Australian Businesses Are Being Targeted In A New Email Invoice Scam

Picture: Flickr/Giorgio Montersino

Cyber criminals are hacking into business email accounts, pretending to be suppliers and getting payments redirected to a new account in a scam hitting Australian businesses.

Australian autorities are warning businesses to beware of an invoice email scam seeking payment re-direction.

The ACCC’s ScamWatch says the con trick involves scammers pretending to be legitimate suppliers requesting changes to payment arrangements, and has begun targeting Australian businesses after operating in the US and Canada.

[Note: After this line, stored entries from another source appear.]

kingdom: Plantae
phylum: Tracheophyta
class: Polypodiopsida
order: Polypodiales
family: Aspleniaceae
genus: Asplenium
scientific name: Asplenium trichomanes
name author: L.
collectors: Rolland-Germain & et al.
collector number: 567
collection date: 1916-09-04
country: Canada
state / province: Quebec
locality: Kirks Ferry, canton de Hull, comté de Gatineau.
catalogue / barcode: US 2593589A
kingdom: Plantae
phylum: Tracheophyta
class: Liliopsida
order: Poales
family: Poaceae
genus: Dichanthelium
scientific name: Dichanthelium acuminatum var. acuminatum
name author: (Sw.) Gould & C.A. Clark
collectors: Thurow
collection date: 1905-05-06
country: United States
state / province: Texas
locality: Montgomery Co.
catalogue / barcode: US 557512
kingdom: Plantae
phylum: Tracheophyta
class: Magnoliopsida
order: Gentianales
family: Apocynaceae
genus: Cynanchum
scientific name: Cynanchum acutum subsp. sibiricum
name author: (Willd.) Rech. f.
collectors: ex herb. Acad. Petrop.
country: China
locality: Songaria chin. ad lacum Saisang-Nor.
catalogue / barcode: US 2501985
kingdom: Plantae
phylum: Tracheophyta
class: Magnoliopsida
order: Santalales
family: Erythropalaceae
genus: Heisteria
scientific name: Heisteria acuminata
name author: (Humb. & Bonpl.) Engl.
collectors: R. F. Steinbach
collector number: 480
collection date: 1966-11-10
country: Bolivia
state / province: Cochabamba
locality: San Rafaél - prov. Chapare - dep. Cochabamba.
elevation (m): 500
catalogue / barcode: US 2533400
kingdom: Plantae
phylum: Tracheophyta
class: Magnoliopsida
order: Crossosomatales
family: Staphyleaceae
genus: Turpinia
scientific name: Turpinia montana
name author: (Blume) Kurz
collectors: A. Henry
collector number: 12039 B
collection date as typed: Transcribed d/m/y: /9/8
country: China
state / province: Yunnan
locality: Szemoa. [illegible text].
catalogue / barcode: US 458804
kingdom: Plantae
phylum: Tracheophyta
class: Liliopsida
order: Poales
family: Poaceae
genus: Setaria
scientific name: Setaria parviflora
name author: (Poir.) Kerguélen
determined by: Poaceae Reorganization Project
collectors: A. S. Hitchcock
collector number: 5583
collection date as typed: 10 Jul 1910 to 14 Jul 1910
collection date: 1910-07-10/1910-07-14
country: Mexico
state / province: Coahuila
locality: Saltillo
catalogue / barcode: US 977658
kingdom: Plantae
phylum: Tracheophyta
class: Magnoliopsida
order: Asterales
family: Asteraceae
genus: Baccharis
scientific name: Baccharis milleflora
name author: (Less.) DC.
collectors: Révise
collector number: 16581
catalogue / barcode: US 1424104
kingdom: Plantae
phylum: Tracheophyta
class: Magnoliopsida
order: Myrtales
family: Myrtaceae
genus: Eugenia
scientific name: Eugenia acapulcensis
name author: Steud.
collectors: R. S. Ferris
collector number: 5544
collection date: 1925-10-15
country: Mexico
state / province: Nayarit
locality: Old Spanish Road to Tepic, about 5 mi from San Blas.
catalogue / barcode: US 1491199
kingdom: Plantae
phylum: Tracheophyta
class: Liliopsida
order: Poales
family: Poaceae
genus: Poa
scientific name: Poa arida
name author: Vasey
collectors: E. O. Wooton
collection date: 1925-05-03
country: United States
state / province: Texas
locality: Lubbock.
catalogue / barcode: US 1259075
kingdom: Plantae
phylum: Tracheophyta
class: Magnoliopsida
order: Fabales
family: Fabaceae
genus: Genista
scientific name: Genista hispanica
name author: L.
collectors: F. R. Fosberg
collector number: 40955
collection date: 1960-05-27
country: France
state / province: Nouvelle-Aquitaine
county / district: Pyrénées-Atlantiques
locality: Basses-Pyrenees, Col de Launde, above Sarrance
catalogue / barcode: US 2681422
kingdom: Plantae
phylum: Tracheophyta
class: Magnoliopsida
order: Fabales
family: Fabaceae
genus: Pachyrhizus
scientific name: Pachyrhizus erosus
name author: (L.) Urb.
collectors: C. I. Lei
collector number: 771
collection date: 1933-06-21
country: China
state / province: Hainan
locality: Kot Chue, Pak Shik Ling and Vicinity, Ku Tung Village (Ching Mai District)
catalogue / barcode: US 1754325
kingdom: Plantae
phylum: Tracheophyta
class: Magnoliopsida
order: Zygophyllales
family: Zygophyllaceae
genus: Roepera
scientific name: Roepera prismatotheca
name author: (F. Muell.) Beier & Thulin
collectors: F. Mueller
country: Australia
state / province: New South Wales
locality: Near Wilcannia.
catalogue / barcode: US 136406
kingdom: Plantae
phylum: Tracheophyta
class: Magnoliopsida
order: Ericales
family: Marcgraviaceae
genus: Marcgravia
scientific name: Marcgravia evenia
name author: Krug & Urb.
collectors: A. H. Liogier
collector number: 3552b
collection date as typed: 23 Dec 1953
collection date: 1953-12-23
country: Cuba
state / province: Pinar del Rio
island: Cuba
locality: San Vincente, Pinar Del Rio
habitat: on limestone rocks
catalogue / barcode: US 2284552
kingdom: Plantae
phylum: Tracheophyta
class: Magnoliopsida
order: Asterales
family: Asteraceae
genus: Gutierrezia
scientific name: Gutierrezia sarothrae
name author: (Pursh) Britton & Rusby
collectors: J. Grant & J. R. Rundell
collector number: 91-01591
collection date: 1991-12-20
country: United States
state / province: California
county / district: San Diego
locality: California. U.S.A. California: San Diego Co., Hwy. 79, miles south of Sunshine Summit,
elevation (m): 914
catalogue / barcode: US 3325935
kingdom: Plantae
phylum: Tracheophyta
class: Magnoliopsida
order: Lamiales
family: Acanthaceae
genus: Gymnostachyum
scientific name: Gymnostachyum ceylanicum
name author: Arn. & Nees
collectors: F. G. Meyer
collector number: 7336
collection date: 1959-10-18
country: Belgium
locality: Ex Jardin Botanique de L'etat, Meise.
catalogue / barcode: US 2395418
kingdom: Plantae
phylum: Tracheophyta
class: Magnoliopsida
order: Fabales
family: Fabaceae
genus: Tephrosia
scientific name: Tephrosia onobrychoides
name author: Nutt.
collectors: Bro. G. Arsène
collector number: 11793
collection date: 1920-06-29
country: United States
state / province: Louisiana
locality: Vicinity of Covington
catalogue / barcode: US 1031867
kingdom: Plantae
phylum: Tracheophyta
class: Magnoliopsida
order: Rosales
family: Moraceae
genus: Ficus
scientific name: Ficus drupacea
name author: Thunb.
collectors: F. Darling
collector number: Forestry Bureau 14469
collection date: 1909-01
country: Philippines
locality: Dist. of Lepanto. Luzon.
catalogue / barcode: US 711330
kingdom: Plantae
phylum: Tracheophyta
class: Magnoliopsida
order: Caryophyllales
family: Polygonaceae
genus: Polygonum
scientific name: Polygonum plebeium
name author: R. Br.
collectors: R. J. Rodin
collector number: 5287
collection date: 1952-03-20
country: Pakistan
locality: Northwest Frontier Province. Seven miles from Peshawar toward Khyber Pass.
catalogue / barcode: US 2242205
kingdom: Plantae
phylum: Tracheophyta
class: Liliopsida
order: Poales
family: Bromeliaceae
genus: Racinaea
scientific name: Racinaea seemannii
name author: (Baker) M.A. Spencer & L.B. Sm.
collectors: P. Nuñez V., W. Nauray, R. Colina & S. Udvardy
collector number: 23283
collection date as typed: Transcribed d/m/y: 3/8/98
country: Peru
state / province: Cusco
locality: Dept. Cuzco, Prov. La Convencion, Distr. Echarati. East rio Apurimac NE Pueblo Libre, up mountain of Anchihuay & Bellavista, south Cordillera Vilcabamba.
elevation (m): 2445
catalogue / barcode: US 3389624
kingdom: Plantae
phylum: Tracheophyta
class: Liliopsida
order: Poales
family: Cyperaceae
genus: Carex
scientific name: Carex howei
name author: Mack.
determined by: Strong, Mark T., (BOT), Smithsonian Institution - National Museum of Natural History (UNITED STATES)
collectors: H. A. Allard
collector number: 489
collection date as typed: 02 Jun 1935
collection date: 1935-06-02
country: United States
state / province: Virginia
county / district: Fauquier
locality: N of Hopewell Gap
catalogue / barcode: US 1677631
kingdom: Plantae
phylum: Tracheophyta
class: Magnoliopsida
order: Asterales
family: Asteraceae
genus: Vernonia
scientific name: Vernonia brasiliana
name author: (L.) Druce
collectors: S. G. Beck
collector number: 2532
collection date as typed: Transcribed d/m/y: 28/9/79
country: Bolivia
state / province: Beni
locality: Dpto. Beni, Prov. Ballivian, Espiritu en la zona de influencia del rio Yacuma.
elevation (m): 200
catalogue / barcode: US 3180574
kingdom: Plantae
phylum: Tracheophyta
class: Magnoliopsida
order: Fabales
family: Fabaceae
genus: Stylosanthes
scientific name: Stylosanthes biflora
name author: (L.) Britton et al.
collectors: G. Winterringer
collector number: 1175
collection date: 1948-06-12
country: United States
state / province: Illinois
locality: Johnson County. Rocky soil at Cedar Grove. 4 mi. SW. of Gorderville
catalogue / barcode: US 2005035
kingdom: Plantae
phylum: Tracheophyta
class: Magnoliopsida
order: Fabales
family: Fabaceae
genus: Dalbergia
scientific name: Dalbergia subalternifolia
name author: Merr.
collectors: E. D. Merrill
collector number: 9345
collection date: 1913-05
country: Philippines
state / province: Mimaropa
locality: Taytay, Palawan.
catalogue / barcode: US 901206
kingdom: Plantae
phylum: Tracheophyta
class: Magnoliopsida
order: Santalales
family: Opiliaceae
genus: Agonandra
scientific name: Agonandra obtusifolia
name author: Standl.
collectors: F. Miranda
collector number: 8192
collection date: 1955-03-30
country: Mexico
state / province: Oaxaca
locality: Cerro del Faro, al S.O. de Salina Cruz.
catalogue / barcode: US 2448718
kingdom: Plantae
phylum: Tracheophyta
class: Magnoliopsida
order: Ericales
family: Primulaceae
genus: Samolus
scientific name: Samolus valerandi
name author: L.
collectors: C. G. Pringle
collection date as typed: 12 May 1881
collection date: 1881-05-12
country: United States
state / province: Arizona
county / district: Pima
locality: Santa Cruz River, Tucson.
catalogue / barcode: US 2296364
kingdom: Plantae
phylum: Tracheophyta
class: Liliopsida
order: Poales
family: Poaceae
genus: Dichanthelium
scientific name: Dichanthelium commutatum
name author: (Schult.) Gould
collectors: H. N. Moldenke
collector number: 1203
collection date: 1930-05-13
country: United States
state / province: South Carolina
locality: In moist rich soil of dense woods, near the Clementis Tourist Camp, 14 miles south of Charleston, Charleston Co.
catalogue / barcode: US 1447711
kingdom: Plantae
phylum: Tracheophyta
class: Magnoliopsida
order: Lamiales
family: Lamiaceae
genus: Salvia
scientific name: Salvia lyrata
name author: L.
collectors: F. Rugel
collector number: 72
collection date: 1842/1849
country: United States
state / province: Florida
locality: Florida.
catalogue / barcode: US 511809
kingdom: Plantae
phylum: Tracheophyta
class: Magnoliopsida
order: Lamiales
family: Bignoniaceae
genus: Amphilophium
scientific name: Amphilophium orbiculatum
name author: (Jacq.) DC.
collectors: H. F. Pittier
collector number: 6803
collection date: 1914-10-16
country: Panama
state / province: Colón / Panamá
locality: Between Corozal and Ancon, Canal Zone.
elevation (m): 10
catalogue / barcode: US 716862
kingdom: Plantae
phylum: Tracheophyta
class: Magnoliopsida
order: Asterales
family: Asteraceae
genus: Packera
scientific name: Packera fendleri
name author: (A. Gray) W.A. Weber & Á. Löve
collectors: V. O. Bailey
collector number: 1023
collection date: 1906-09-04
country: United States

Scammers hack into vendor and/or supplier email accounts and obtain information such as customer lists, bank details and previous invoices. The victim business then receives an email, supposedly from a vendor, requesting payments to a new or different bank account.

The emails may be spoofed by adding, removing, or subtly changing characters in the email address which makes it difficult to identify the scammer’s email from a legitimate address and often copy a business’ logo and message format. It may also contain links to websites that are convincing fakes of the real company’s homepage or links to the real homepage itself.

The scam may not be detected until the business is alerted by complaints from legitimate suppliers that they have not received payment.

ScamWatch says a business should not seek verification via email and should not call any phone number listed in the email; instead, use contact details already on file.

You can report scams to the ACCC via the SCAMwatch report a page or call 1300 795 995.